2. Parsing correction — OB Holding's financials ARE in the open data. A mid-
investigation grep '"<report_id>"' (quoted) wrongly returned zero and led to a
brief, wrong conclusion that OB Holding (14975047) was a "PDF-only filer" absent
from the elements dump. Cause: the report_id column is unquoted in data rows
(only text fields are quoted), so the quoted grep never matched; the csv parser
reads it correctly. Verified: report_id 3323168 carries the 20 FY2024 elements —
Revenue €42,538,000, Assets €57,453,000, Equity €42,420,000, net profit
€24,601,000 — matching Inforegister exactly. Lesson (encoded as a ground-truth
test): validate structured data with the parser, never a grep on a quoted field.
Also extended _ELEMENT_FIELD_MAP to the real balance-sheet labels (bare
Varad/Assets → total_assets), which the original idealised map missed.
3. Inforegister.ee fallback + cross-source corroboration. ee_inforegister_financials.py
is a fallback (and second-source check) for the cases avaandmed can't serve —
a company whose report content is not yet in the structured open-data elements
(very recent or micro filings). It reads the same RIK figures that Inforegister
republishes free + login-less as embedded chart JSON (<script type= "application/json"> blocks), parsed per-block by the block's own year header so a
quarterly series can't be mistaken for the annual figure, and forecast columns
("2025*") are excluded. It is fallback-only (used by _fetch_country_financials
when the official avaandmed path returns {}) and labelled aggregator-sourced
(source="Inforegister.ee (aggregator)" + source_url), per consequence (d) —
never presented as the primary registry. Honest residuals: equity is not in the
chart JSON (omitted, not guessed); a slug mismatch 404s to an honest gap (no fuzzy
fetch). Validated live: OB Holding FY2024 revenue €42,538,000 / net profit
€24,601,000 / assets €57,453,000 — identical to avaandmed, giving an independent
cross-source confirmation.
Alternatives considered
- Commercial EE credit bureau (Creditinfo Eesti / Inforegister REST) as primary. Rejected as first move — contract + cost — when the official open data is free and verified. Kept as an optional config-gated channel (Wave 6) if the free path proves insufficient.

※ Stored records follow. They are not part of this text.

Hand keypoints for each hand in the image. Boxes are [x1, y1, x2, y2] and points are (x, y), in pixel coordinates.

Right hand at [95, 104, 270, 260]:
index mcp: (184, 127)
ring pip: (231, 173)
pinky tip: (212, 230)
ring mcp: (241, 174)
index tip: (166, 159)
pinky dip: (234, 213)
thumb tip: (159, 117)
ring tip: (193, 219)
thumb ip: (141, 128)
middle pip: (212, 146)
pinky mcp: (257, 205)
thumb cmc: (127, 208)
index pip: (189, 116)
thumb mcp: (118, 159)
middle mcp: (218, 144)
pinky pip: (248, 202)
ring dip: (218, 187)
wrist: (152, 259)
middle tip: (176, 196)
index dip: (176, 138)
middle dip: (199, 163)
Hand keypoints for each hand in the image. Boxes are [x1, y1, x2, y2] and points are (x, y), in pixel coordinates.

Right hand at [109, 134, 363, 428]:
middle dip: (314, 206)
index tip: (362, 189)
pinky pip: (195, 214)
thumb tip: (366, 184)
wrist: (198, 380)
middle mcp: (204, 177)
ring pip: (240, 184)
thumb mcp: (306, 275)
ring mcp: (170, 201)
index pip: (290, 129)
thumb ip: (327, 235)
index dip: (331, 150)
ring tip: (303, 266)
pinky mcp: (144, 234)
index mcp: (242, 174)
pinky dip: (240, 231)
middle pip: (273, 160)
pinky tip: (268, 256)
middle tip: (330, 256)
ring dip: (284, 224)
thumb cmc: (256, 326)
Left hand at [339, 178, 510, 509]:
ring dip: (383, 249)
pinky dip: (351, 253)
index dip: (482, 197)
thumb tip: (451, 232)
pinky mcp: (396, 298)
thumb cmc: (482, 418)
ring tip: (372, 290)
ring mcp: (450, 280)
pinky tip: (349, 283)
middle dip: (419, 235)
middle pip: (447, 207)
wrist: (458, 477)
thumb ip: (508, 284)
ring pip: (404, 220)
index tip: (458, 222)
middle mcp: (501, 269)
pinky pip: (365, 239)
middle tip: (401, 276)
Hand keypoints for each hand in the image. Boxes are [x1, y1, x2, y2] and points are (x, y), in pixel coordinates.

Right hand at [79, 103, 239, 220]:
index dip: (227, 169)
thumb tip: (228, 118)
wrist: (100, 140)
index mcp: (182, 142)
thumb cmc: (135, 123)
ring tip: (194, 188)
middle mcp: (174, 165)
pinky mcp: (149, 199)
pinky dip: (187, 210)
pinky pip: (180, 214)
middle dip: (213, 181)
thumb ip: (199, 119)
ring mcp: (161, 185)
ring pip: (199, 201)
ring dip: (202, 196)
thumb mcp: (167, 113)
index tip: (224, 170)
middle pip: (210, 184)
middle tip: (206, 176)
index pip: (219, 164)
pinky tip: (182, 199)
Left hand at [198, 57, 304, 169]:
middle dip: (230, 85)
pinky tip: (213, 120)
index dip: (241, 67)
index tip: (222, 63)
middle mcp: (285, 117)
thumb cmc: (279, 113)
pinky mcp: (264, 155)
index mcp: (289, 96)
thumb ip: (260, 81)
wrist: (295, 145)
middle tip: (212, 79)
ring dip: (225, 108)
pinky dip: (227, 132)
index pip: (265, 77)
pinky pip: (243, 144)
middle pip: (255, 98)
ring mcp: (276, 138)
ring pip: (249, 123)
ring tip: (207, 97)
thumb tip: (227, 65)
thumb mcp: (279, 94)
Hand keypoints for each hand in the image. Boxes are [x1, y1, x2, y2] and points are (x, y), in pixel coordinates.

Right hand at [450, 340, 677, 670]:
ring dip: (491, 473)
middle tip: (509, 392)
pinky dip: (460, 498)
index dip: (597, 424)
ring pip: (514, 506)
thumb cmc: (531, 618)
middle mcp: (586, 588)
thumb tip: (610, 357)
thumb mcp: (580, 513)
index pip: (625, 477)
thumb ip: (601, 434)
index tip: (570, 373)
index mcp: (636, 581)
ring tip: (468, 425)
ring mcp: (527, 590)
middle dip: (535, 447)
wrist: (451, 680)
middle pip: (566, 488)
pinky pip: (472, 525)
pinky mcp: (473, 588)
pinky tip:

- Per-request download+parse of the 23MB ZIP. Rejected — not viable per request; requires the ingest table + refresh job in decision #1.
- Keep the hard-coded string. Rejected — it is actively misleading (asserts unavailability where free data exists) and violates ADR-0067 honesty.
References
ADR-0073 (R11 financials-ingestion gap), ADR-0048 (financial-analysis agent — unchanged consumer), ADR-0068 (country-capability registry), ADR-0080 (FINANCIAL_STATEMENTS capability signal — pairs with this), ADR-0067 (fail-closed honesty), ADR-0021 (evidence bundle) / ADR-0063 (append-only persistence — per-case as-of snapshot retention), ee_ariregister_service.py, no_regnskapsregisteret.py, financial_utils.py, research doc docs/research/2026-06-28-ob-holding-reachability-investigation.md.